= Data excerpts =
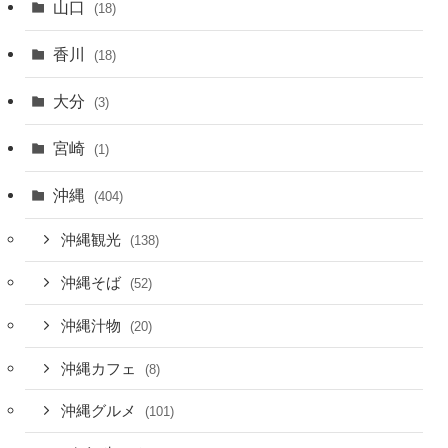
山口
(18)
香川
(18)
大分
(3)
宮崎
(1)
沖縄
(404)
沖縄観光
(138)
沖縄そば
(52)
沖縄汁物
(20)
沖縄カフェ
(8)
沖縄グルメ
(101)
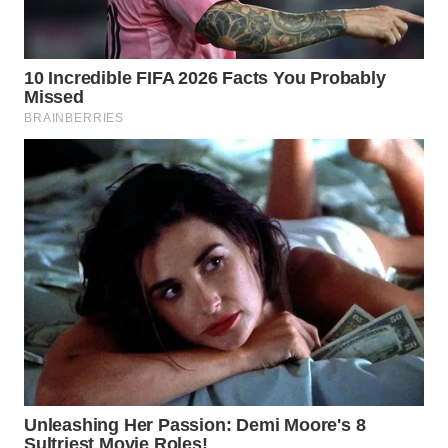
LABUANBAJO
WN
BORNEO
Wahana
Media
Group
WAHANA
NEWS
WAHANA
TANI
WAHANA
ADVOKAT
WAHANA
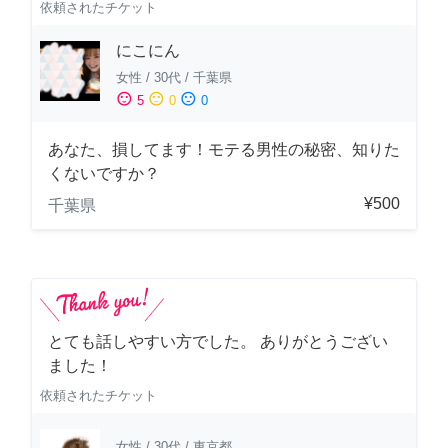
依頼されたチケット
にこにん
女性
/
30代
/
千葉県
sentiment_satisfied
sentiment_neutral
sentiment_dissatisfied
5
0
0
あなた、損してます！モテる男性の秘密、知りた
くないですか？
¥500
千葉県
とても話しやすい方でした。 ありがとうござい
ました！
依頼されたチケット
女性
/
30代
/
東京都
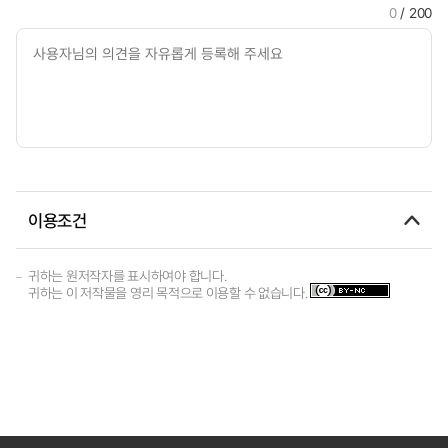
0
/ 200
이용조건
귀하는 원저작자를 표시하여야 합니다.
귀하는 이 저작물을 영리 목적으로 이용할 수 없습니다.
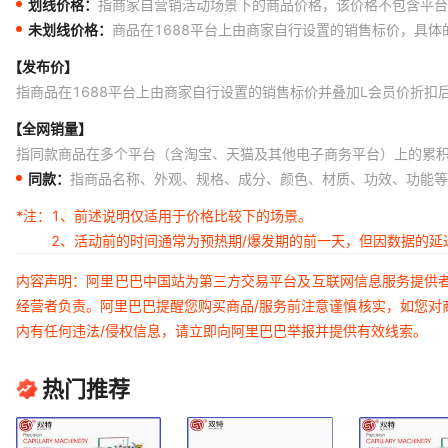
划线价格：
指商家自营销活动场景下的商品价格，该价格不包含平台
未划线价格：
商品在1688平台上由商家自行设置的销售标价，具
【发布价】
指商品在1688平台上由商家自行设置的销售标价并叠加L会员价折扣
【全网销量】
指同款商品在多个平台（含淘宝、天猫及其他电子商务平台）上的累
同款：
指商品名称、外观、规格、成分、颜色、材质、功效、功能等
*注：
1、前述说明仅适用于价格比较下的场景。
2、活动前的时间通常为预热期/爆发期的前一天，但因数据的
内容声明：阿里巴巴中国站为第三方交易平台及互联网信息服务提供
经营者负责。阿里巴巴提醒您购买商品/服务前注意谨慎核实，如您对
内有任何违法/侵权信息，请立即向阿里巴巴举报并提供有效线索。
热门推荐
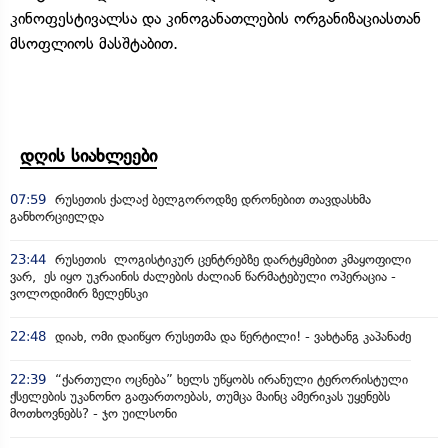
კინოფესტივალსა და კინოგანათლების ორგანიზაციასთან
მსოფლიოს მასშტაბით.
დღის სიახლეები
07:59
რუსეთის ქალაქ ბელგოროდზე დრონებით თავდასხმა
განხორციელდა
23:44
რუსეთის ლოგისტიკურ ცენტრებზე დარტყმებით კმაყოფილი
ვარ, ეს იყო უკრაინის ძალების ძალიან წარმატებული ოპერაცია -
ვოლოდიმირ ზელენსკი
22:48
დიახ, ომი დაიწყო რუსეთმა და წერტილი! - ვახტანგ კაპანაძე
22:39
“ქართული ოცნება” ხელს უწყობს ირანული ტერორისტული
ქსელების უკანონო გაფართოებას, თუმცა მაინც ამერიკას უყენებს
მოთხოვნებს? - ჯო უილსონი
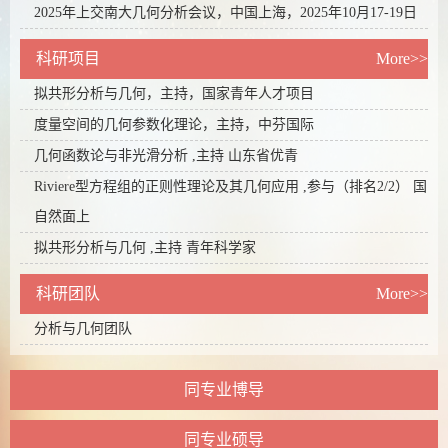
2025年上交南大几何分析会议，中国上海，2025年10月17-19日
科研项目
More>>
拟共形分析与几何，主持，国家青年人才项目
度量空间的几何参数化理论，主持，中芬国际
几何函数论与非光滑分析 ,主持 山东省优青
Riviere型方程组的正则性理论及其几何应用 ,参与（排名2/2） 国
自然面上
拟共形分析与几何 ,主持 青年科学家
科研团队
More>>
分析与几何团队
同专业博导
同专业硕导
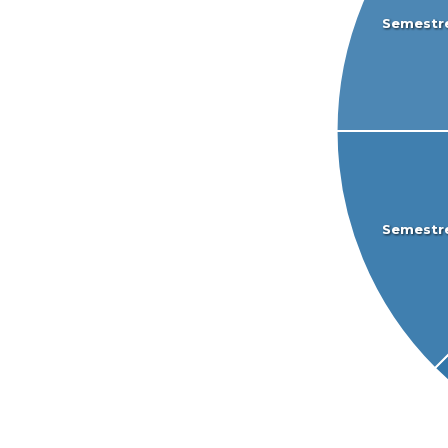
Semestr
Semestr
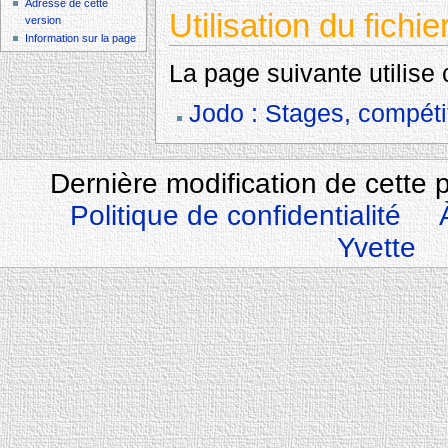
Adresse de cette
Utilisation du fichie
version
Information sur la page
La page suivante utilise c
Jodo : Stages, compéti
Dernière modification de cette 
Politique de confidentialité
Yvette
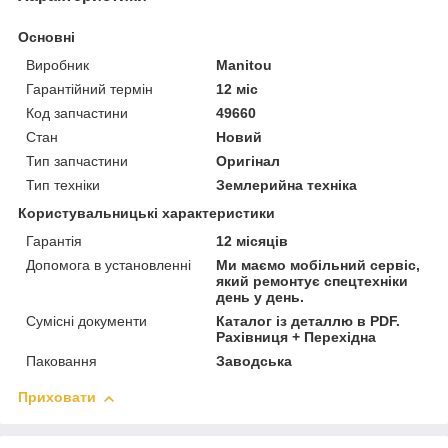
Основні
Виробник
Manitou
Гарантійний термін
12 міс
Код запчастини
49660
Стан
Новий
Тип запчастини
Оригінал
Тип техніки
Землерийна техніка
Користувальницькі характеристики
Гарантія
12 місяців
Допомога в установленні
Ми маємо мобільний сервіс,
який ремонтує спецтехніки
день у день.
Сумісні документи
Каталог із деталлю в PDF.
Рахівниця + Перехідна
Паковання
Заводська
Приховати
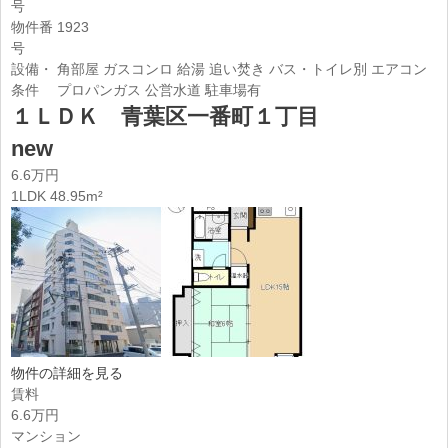
号
物件番
1923
号
設備・
角部屋
ガスコンロ
給湯
追い焚き
バス・トイレ別
エアコン
条件
プロパンガス
公営水道
駐車場有
１ＬＤＫ 青葉区一番町１丁目
new
6.6万円
1LDK 48.95m²
物件の詳細を見る
賃料
6.6万円
マンション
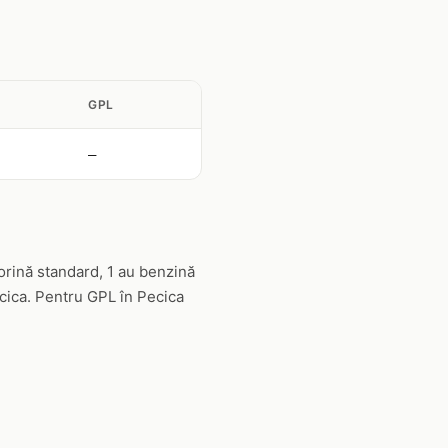
GPL
—
orină standard, 1 au benzină
ecica. Pentru GPL în Pecica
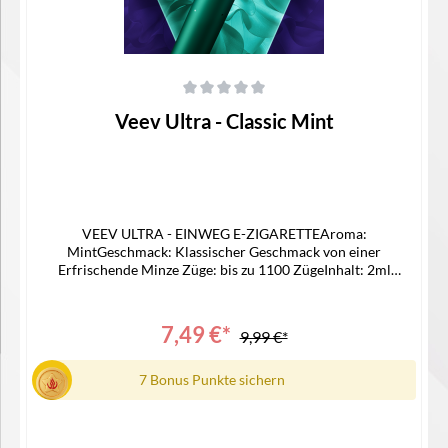
Durchschnittliche Bewertung von 0 von 5 Sternen
Veev Ultra - Classic Mint
VEEV ULTRA - EINWEG E-ZIGARETTEAroma:
MintGeschmack: Klassischer Geschmack von einer
Erfrischende Minze Züge: bis zu 1100 ZügeInhalt: 2ml
LiquidNikotinstärke: 20mgNikotinart: Nikotinsalz
LiquidAkku: 550 mAh Lieferumfang1x Veev Ultra1x
Bedienungsanleitung
7,49 €*
9,99 €*
7 Bonus Punkte sichern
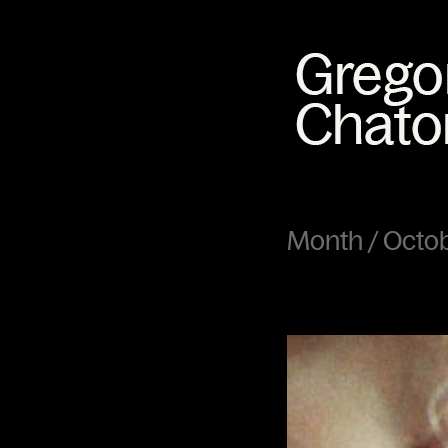
Month /
Octo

= Assignment =
Omit pictures and output the listing exactly.

= Solution to this exercise =
山口
(18)
香川
(18)
大分
(3)
宮崎
(1)
沖縄
(404)
沖縄観光
(138)
沖縄そば
(52)
沖縄汁物
(20)
沖縄カフェ
(8)
沖縄グルメ
(101)
LABUANBAJO
WN
BORNEO
Wahana
Media
Group
WAHANA
NEWS
WAHANA
TANI
WAHANA
ADVOKAT
WAHANA
依頼されたチケット
にこにん
女性
/
30代
/
千葉県
sentiment_satisfied
sentiment_neutral
sentiment_dissatisfied
5
0
0
あなた、損してます！モテる男性の秘密、知りた
くないですか？
¥500
千葉県
とても話しやすい方でした。 ありがとうござい
ました！
依頼されたチケット
女性
/
30代
/
東京都
0
/ 200
이용조건
귀하는 원저작자를 표시하여야 합니다.
귀하는 이 저작물을 영리 목적으로 이용할 수 없습니다.
划线价格：
指商家自营销活动场景下的商品价格，该价格不包含平台
未划线价格：
商品在1688平台上由商家自行设置的销售标价，具
【发布价】
指商品在1688平台上由商家自行设置的销售标价并叠加L会员价折扣
【全网销量】
指同款商品在多个平台（含淘宝、天猫及其他电子商务平台）上的累
同款：
指商品名称、外观、规格、成分、颜色、材质、功效、功能等
*注：
1、前述说明仅适用于价格比较下的场景。
2、活动前的时间通常为预热期/爆发期的前一天，但因数据的
内容声明：阿里巴巴中国站为第三方交易平台及互联网信息服务提供
经营者负责。阿里巴巴提醒您购买商品/服务前注意谨慎核实，如您对
内有任何违法/侵权信息，请立即向阿里巴巴举报并提供有效线索。
热门推荐
კინოფესტივალსა და კინოგანათლების ორგანიზაციასთან
მსოფლიოს მასშტაბით.
დღის სიახლეები
07:59
რუსეთის ქალაქ ბელგოროდზე დრონებით თავდასხმა
განხორციელდა
23:44
რუსეთის ლოგისტიკურ ცენტრებზე დარტყმებით კმაყოფილი
ვარ, ეს იყო უკრაინის ძალების ძალიან წარმატებული ოპერაცია -
ვოლოდიმირ ზელენსკი
22:48
დიახ, ომი დაიწყო რუსეთმა და წერტილი! - ვახტანგ კაპანაძე
22:39
“ქართული ოცნება” ხელს უწყობს ირანული ტერორისტული
ქსელების უკანონო გაფართოებას, თუმცა მაინც ამერიკას უყენებს
მოთხოვნებს? - ჯო უილსონი
2025年上交南大几何分析会议，中国上海，2025年10月17-19日
科研项目
More>>
拟共形分析与几何，主持，国家青年人才项目
度量空间的几何参数化理论，主持，中芬国际
几何函数论与非光滑分析 ,主持 山东省优青
Riviere型方程组的正则性理论及其几何应用 ,参与（排名2/2） 国
自然面上
拟共形分析与几何 ,主持 青年科学家
科研团队
More>>
分析与几何团队
同专业博导
同专业硕导
Semestr
Semestr
Adresse de cette
Utilisation du fichie
version
Information sur la page
La page suivante utilise c
Jodo : Stages, compéti
Dernière modification de cette 
Politique de confidentialité
Yvette
Основні
Виробник
Manitou
Гарантійний термін
12 міс
Код запчастини
49660
Стан
Новий
Тип запчастини
Оригінал
Тип техніки
Землерийна техніка
Користувальницькі характеристики
Гарантія
12 місяців
Допомога в установленні
Ми маємо мобільний сервіс,
який ремонтує спецтехніки
день у день.
Сумісні документи
Каталог із деталлю в PDF.
Рахівниця + Перехідна
Паковання
Заводська
Приховати
号
物件番
1923
号
設備・
角部屋
ガスコンロ
給湯
追い焚き
バス・トイレ別
エアコン
条件
プロパンガス
公営水道
駐車場有
１ＬＤＫ 青葉区一番町１丁目
new
6.6万円
1LDK 48.95m²
物件の詳細を見る
賃料
6.6万円
マンション
GPL
—
orină standard, 1 au benzină
ecica. Pentru GPL în Pecica
Durchschnittliche Bewertung von 0 von 5 Sternen
Veev Ultra - Classic Mint
VEEV ULTRA - EINWEG E-ZIGARETTEAroma:
MintGeschmack: Klassischer Geschmack von einer
Erfrischende Minze Züge: bis zu 1100 ZügeInhalt: 2ml
LiquidNikotinstärke: 20mgNikotinart: Nikotinsalz
LiquidAkku: 550 mAh Lieferumfang1x Veev Ultra1x
Bedienungsanleitung
7,49 €*
9,99 €*
7 Bonus Punkte sichern
Month /
Octo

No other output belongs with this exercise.